The ones that had dead pan expressions and seemed lost in some other thought, oblivious to the fact that they were getting wet right to their bones, were the true Mumbaikars, and the ones that fascinated me the most. There's something so innately resilient about them, like you take one look at them and know that nothing can get them down, neither all the rain in the world nor all the bomb blasts. I too hope that one day I would walk down the streets looking as indifferent and unaffected as they did in the rain, but for now I was just loving it.

After meeting my friend and deciding on the plans for the day, came the part about the monsoon that disgusts me the most, finding transport - specifically a mode of transport that is public. My friend and I ,both true blue Hyderabadis, had to walk for about 40 minutes in the pouring rain towards our destination before we could finally convince an auto guy to 'kindly do us the favour' of dropping us off to wherever he thought was convenient for HIM. My friend was disgusted at the absolutely rude and brazen attitude of the auto drivers, and yet he seemed to be enjoying himself a little through all the disgust that was showing on his face. We then had to take a cab till we were almost home and then walk the rest of the way in the still pouring rain.

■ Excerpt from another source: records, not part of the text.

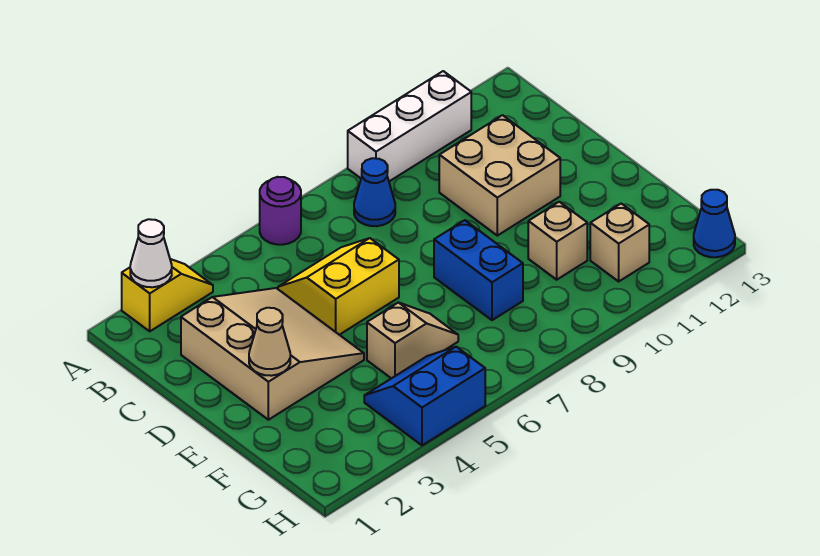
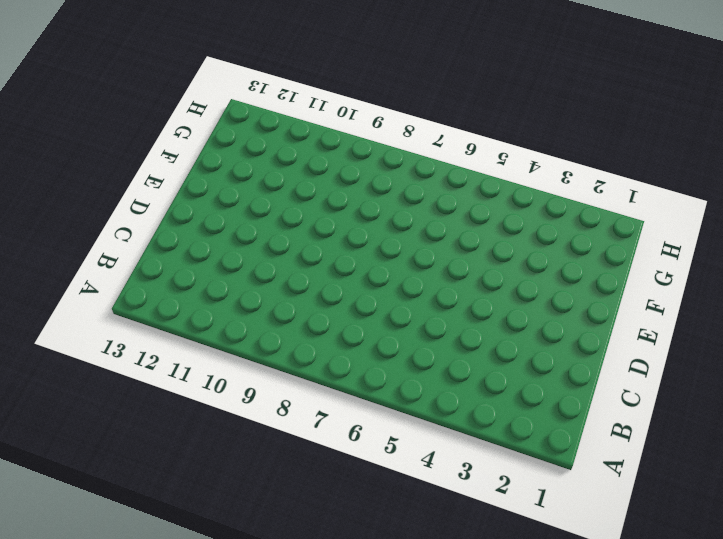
none -> yellow slope A2:A3 level 1 top 2
none -> purple round brick A6 level 1
none -> white brick A9:A11 level 1

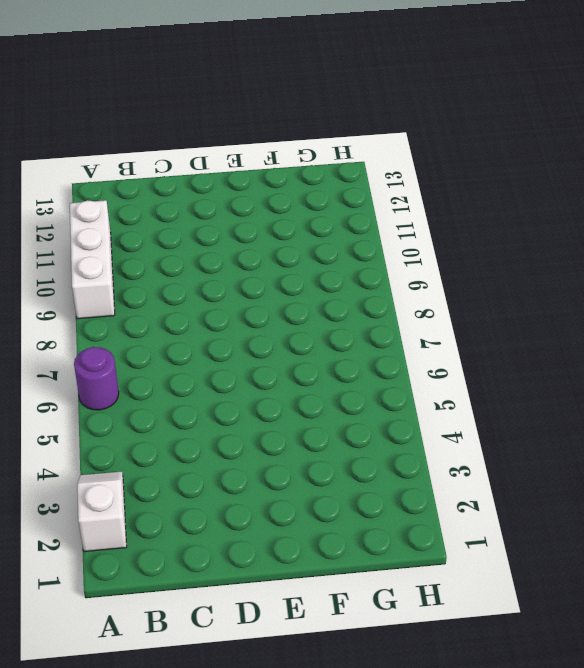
white slope A2:A3 level 1 top 2 -> yellow slope A2:A3 level 1 top 2
none -> blue cone B8 level 1
none -> tan slope C2:E4 level 1 top 2
none -> yellow slope C5:D6 level 1 top D

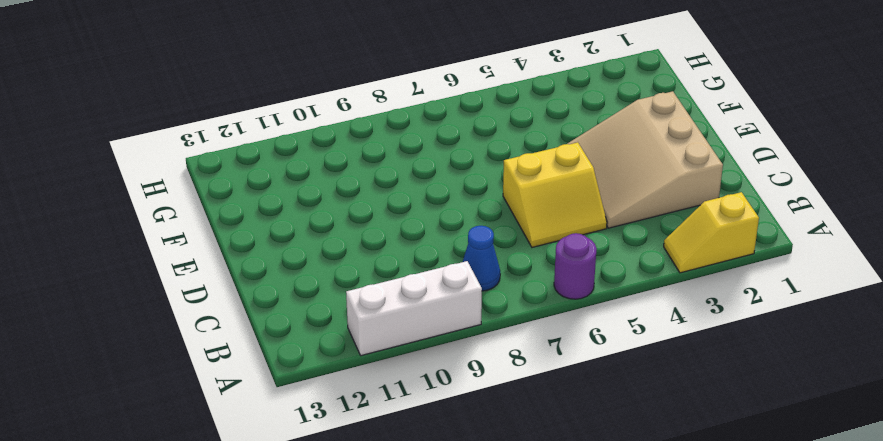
none -> tan brick C10:D11 level 1
none -> blue brick E8:F8 level 1
none -> tan slope F5:F6 level 1 top 5

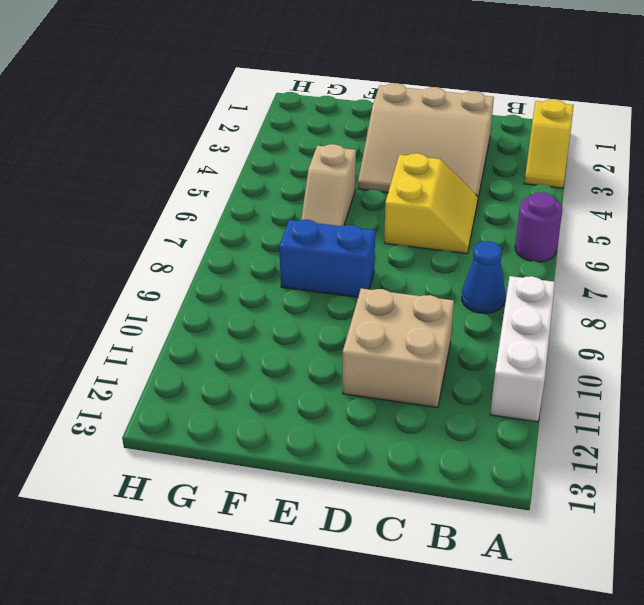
none -> tan brick F10 level 1
none -> blue slope G4:H5 level 1 top H
none -> tan brick G11 level 1

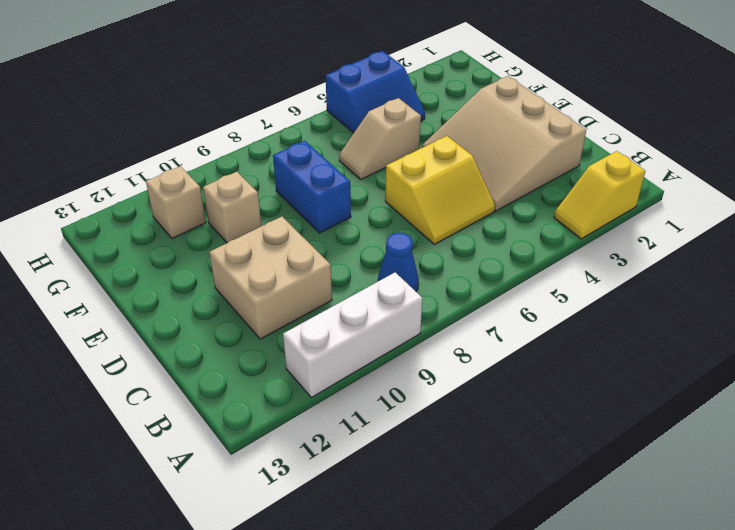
none -> purple round brick A6 level 1
none -> blue cone H13 level 1
none -> white cone A2 level 2

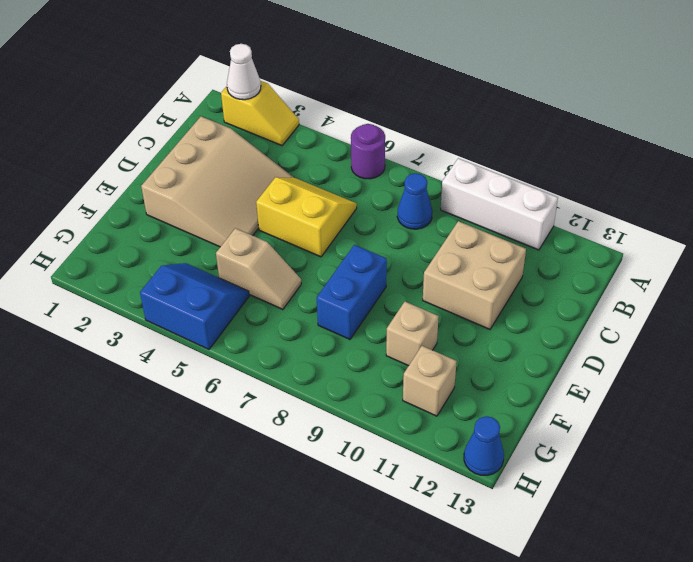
none -> tan cone E2 level 2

As we reached home, drenched to the core, I observed to myself that this was probably a very mundane experience the average Mumbaikar had to experience on a daily basis, and yet the experience seemed so exciting to me. Not to say I wasn't thinking of it as an extremely irritating ordeal that I had just gone through, but that was the thing about Mumbai and its rains, you can love them and hate them at the same time. In no other city would you be able to stand at the Worli Sea Face or sit at Marine drive while there was a slight drizzle, and watch the waves breaking against the rocks and feel the fine spray of the breaking waves right up to your eyelids. Even in Wake Up Sid, it seems only right that the story comes together, along with its hero and heroine, when the rains start pouring, and remind us of the scene where Sid, the home-grown Mumbaikar had earlier told the recent immigrant Aisha that she was 'going to love the Mumbai rains.'

Well I certainly didn't need any Sid to tell me the first time that I was gonna love the rains in Mumbai, I simply did. The rains transformed the city but never changed its spirit. This year now, the rains have only just started here and going by the trends over the last 3 years, I am still going to have plenty of time to enjoy getting drenched to the core, or to curse the clouds for breaking out just as I step out for work, or to love seeing the street children running around in the 'cats-and-dogs' kinda rains, or to screw my nose up in disgust as a car splashes all the muddy dirty water on my freshly ironed clothes... lots of time to do it all and love all of it and hate it all the same.